Quoted passage
A double-dip recession.
I'm sorry, you had a line prepared.
I stepped on it.
Go ahead.
No, I was just, is that between a recession and a depression or whatever?
No, a double-dip recession is when you have a recession, it stops.
There's a period of not recession, but then the recession comes back, comes back for an encore.
It dips in once, comes out, dips in again.
The reason people are fond of using double-dip recession for the last few weeks is they have wanted to snow you into thinking that the first one ended in the first place.
And now we have a bunch of pinhead economists up in Massachusetts who say, oh, wow, the recession actually ended.
What was it?
June of 09.
Oh, what a glorious 15 months it's been.
Hasn't the time since June 09 been a time of enormous broad prosperity?
And the unemployment went down to like 7%, didn't it?
No, it didn't.
No?
Oh, my.
I can't afford any more prosperity.
Exactly right.
This kind of prosperity will break us personally and institutionally.
No, double-dip recession, the actual textbook definition is when a recession rears its head again after a recent ending.
I believe it is used fraudulently today because this recession has never ended.
It has never ended, and God only knows when it will with this job-crushing business-hating regime in power.
Right.
Can I add one more quick comment?
You surely may.
If Christine McDonough was a Democrat and had an abortion, would she be a brilliant person?
Well, gosh.
It depends on whom you're asking.
I'd say what, Bill, or Tommy, let me thank you for that because there were some calls on the first couple hours of Rush about the O'Donnell double standard and things like that.
I wanted to attempt to wax eloquent on a couple of those.
Thank you.
The stupid witchcraft thing.
I've talked about that on my local show, and we talked about it the other day when I was filled in for the whole day for Rush.
And I got emails who said, hey, Mark, if this were a Democrat candidate who had revealed dabbling in witchcraft in high school, wouldn't you be all over it, suggesting that some shred of Satan worshiping or whatever must still be around?
And the short answer is no, because I'm willing to give consistent special dispensation in the following way.
I don't care if you're a Republican or a Democrat, if you did a bunch of stupid stuff when you were in high school.
Now, if you're 22, we might need to talk about what you did in high school.
But if you're in your 40s or beyond, stuff you did in high school short of a felony, I'm prepared to overlook if there's no evidence of significance in the modern day.
Christine's opponent, Chris Koons, writes this thing about the bearded Marxist essay.
Well, I think one fairly asks if some of that bearded or non-bearded Marxism is still rattling around in his Democrat head because he's certainly willing to march in lockstep with a White House that absolutely sings from the Marxist hymnal.
That's a reason to wonder if maybe that's still kicking around.
In Christine's case, have we failed to recognize how we know about the dabbling in witchcraft in the first place?

Material for the task

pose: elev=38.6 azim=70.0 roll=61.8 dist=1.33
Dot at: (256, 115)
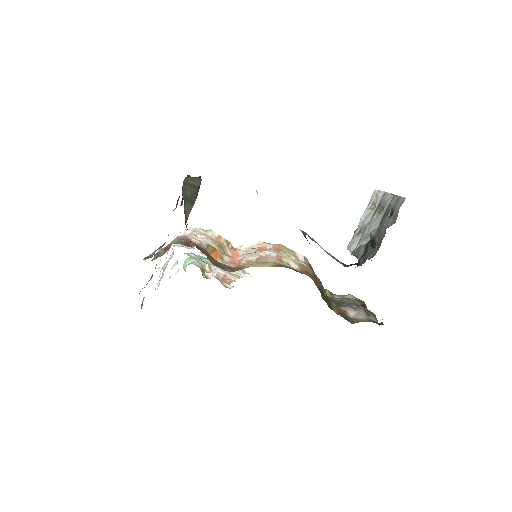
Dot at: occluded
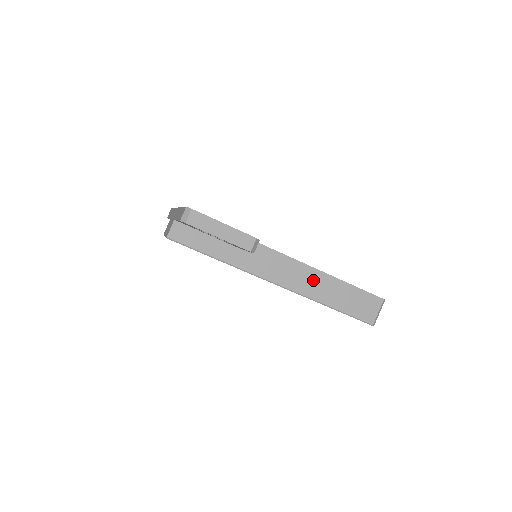
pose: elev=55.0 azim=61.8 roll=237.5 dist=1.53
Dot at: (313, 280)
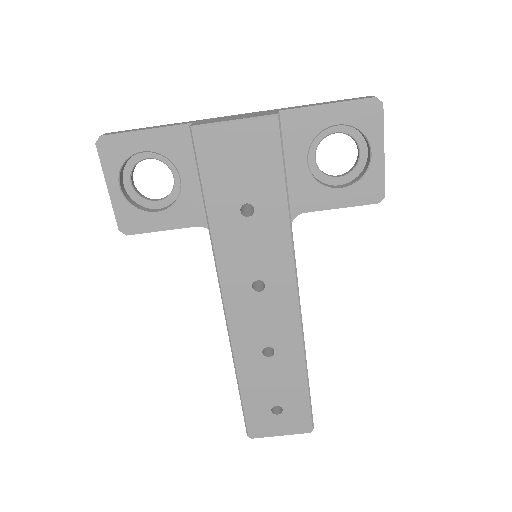
Dot at: occluded
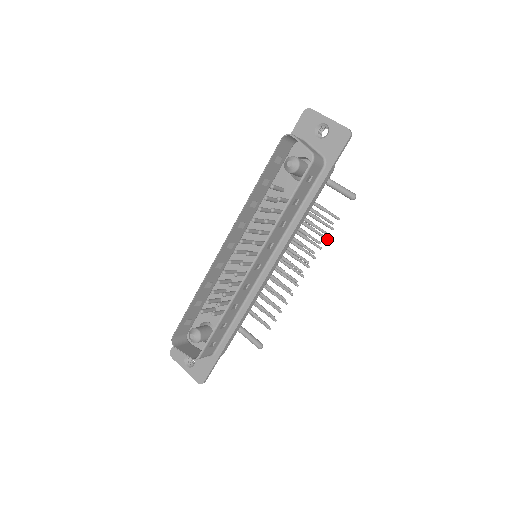
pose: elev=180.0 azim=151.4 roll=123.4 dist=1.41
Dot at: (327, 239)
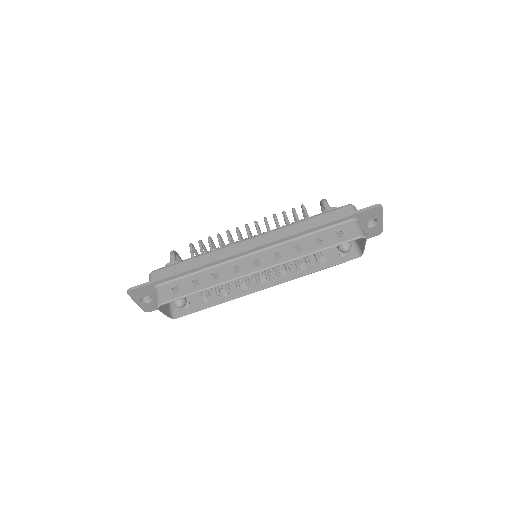
Dot at: occluded
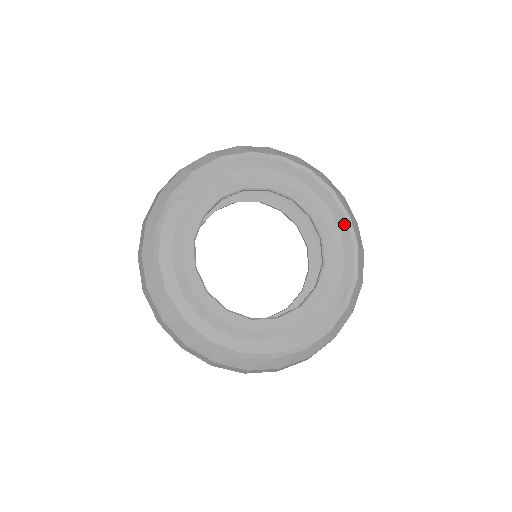
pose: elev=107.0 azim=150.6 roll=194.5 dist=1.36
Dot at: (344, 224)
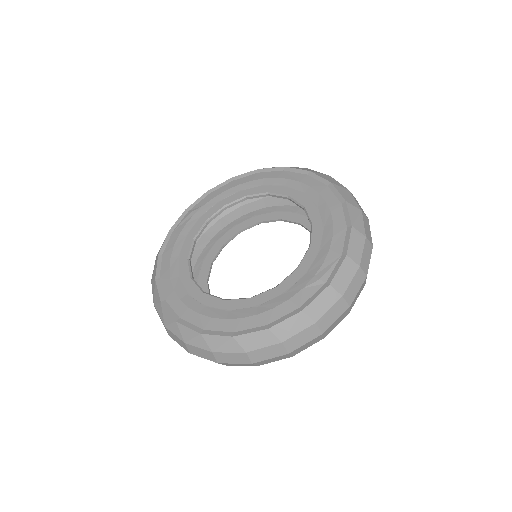
Dot at: (338, 209)
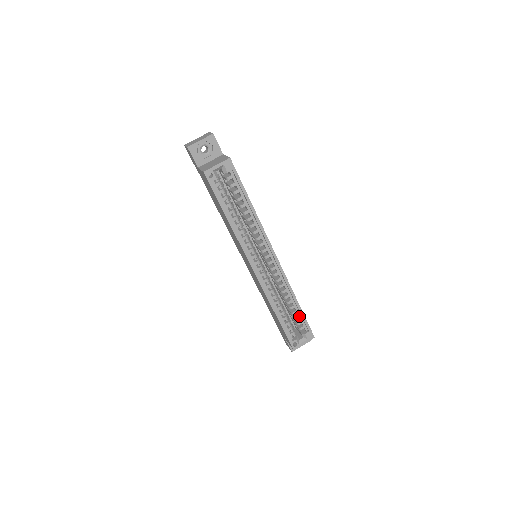
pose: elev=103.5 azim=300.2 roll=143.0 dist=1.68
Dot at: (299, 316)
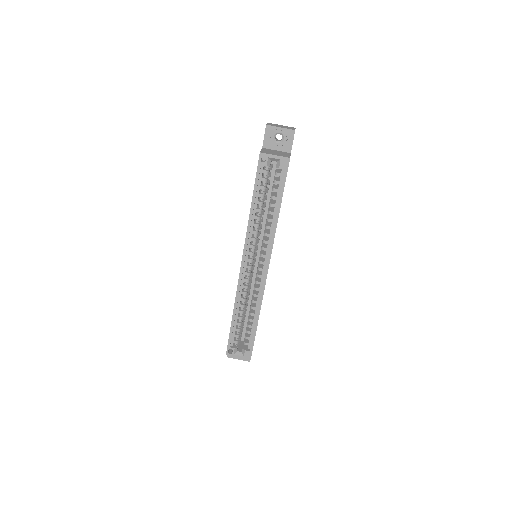
Dot at: (251, 332)
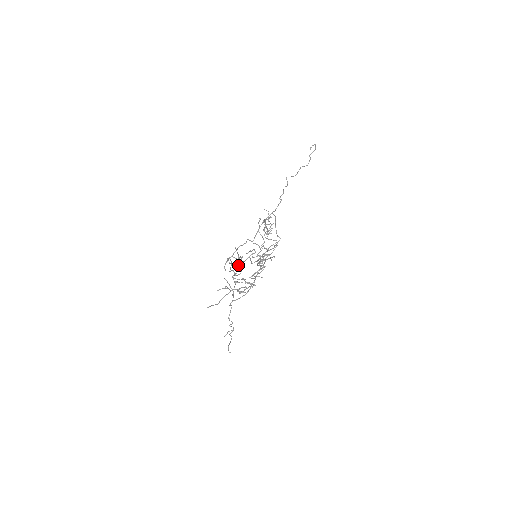
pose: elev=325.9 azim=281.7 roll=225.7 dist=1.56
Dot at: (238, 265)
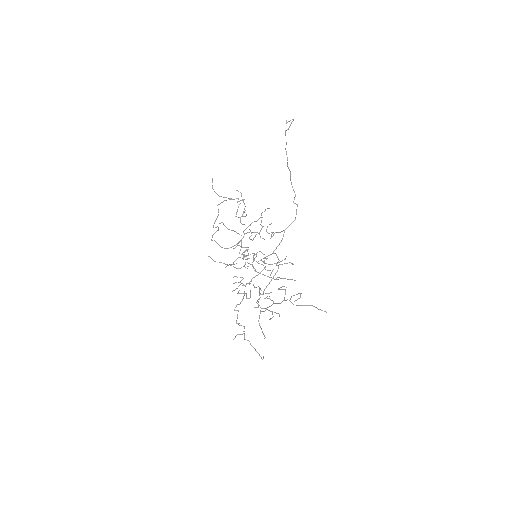
Dot at: occluded
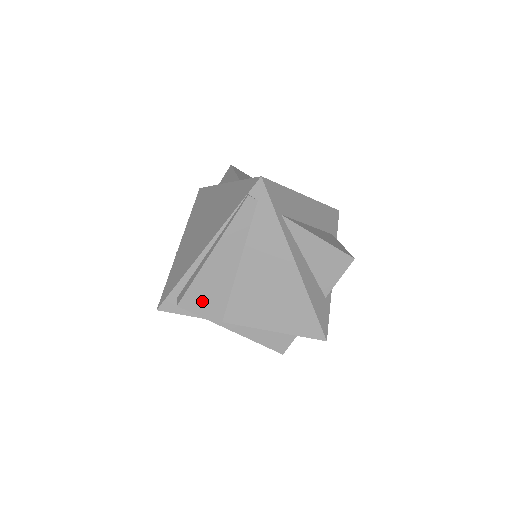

Written problem 1
In the transcript, list each question asked in the stretch from "What was it?" through "No?".
Written problem 2
Please extract the lines of the entries from the line with "pose: elev=180.0 azim=151.4" up to and including the last line of the entries, leaving out the pictures.
The entries bear no relation to the transcript.

Reply 1
What was it?
Hasn't the time since June 09 been a time of enormous broad prosperity?
And the unemployment went down to like 7%, didn't it?
No?

Reply 2
pose: elev=180.0 azim=151.4 roll=123.4 dist=1.41
Dot at: (327, 239)
Dot at: occluded
pose: elev=107.0 azim=150.6 roll=194.5 dist=1.36
Dot at: (344, 224)
Dot at: (338, 209)
pose: elev=103.5 azim=300.2 roll=143.0 dist=1.68
Dot at: (299, 316)
Dot at: (251, 332)
pose: elev=325.9 azim=281.7 roll=225.7 dist=1.56
Dot at: (238, 265)
Dot at: occluded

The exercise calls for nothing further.